A former Google employee decided to shed some crucial information on the company.

While the tech giant is infamous for privacy breaches, a pedophile doomsday cult isn’t exactly what one would expect to hear when they’re talking about a search engine.

Kevin Lloyd, the 34-year-old employee in question, claims he was let go from his position at Google Developer Studio, due to him questioning whether the cult’s influence was swaying the company’s overall goals.

“google” by 😀

Doomsday cults, tech corporations, pretty standard stuff

In August last year, Lloyd filed a lawsuit to the Superior Court of California, stating he was removed from his position for snooping around the “Fellowship of Friends,” as the cult calls itself.

The lawsuit against the cult claims it to be destructive and malicious, with a pedophile leader who makes false prophecies regarding the apocalypse.

This isn’t exactly doing any harm until you take into account that a majority of the cult’s members work at the world’s leading internet company.

Lloyd had his first interaction with the cult in 2017. During this time, he was originally hired by Google to their Developer Studio, a position that includes the creation of advertisements and animations.

Soon after, he noticed 25 of his colleagues in the department were from a small town called Oregon House, 180 miles north of the Silicon Valley.

Naturally, Google being a large company, he decided to write it off, believing it to be a coincidence. However, after he started hearing other employees were also from the town that homes a grand total of 1,250, Lloyd realized something was off.

25 workers from a “town” with a population of 1,250

A year later, in 2018, a freelancer working at their office told Lloyd that Oregon House isn’t a real town, but rather a doomsday cult. This is a term we all hoped died out in 2012 when the Mayan prophecy proved to be false.

This caused him to start an investigation into the “Fellowship of Friends.” That led him to a dozen support groups and forums for former members recovering from trauma acquired in the Fellowship.

» TASK STATEMENT: Please continue the article about the former Google employee and the Fellowship of Friends, starting after its last sentence.

» EXTRACTED ENTRIES:
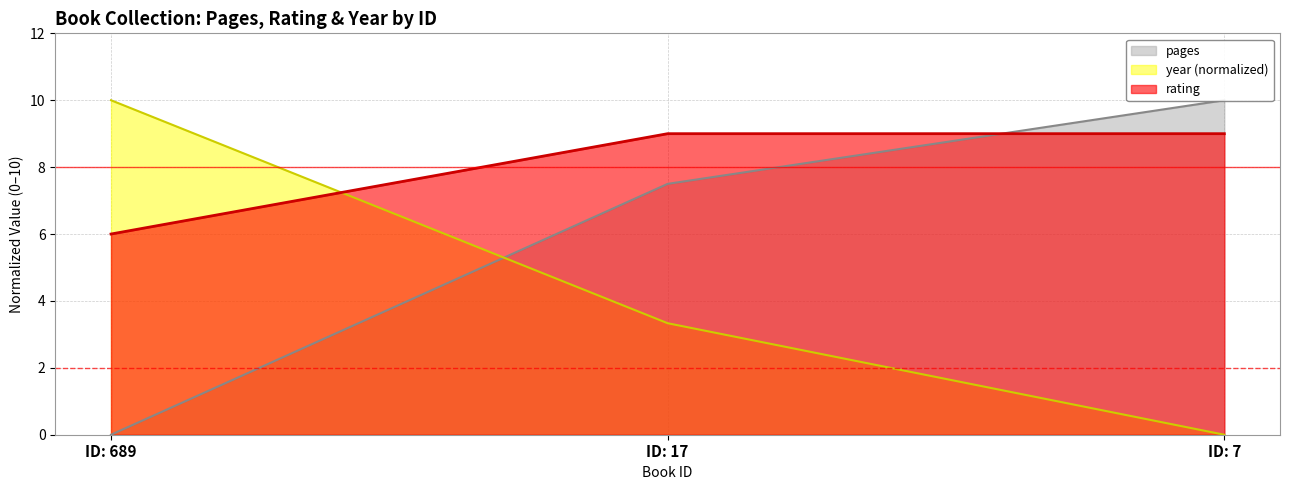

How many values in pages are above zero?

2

==

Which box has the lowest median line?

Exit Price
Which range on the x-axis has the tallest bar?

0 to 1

» THE ANSWER:
As it turns out, the cult was originally created in 1970 by former San Francisco school teacher Robert Earl Burton. He was found to have sexually assaulted a number of young boys; although both the 1984 and 1996 lawsuits were settled out of court.

What’s more, the cult owns a winery where members work when they’re not “studying arts and crafts.”

Google bought a substantial amount of wine from the Grant Marie Winery, a vineyard affiliated with the Fellowship, run by one of its members.

Soon after Lloyd got fired from Google, investigative journalist Jennings Brown decided to publish the fruits of his three-year-long investigation into the Fellowship of Friends, with the podcast titled “Revelations” still available on Spotify.

He found that aside from the GDS being populated by cult members, its director, Peter Lubbers, was a long-standing member of the doomsday cult, joining shortly after he immigrated to the US from the Netherlands.

However, the New York Times wasn’t going to stand for potentially violent cultists getting pushed around.

He organized an interview with Lubbers where he claimed his religious views had nothing to with the department’s hiring process.

Google also attempted to shield themselves from controversy, claiming they’re legally not allowed to ask for employees’ religious affiliations.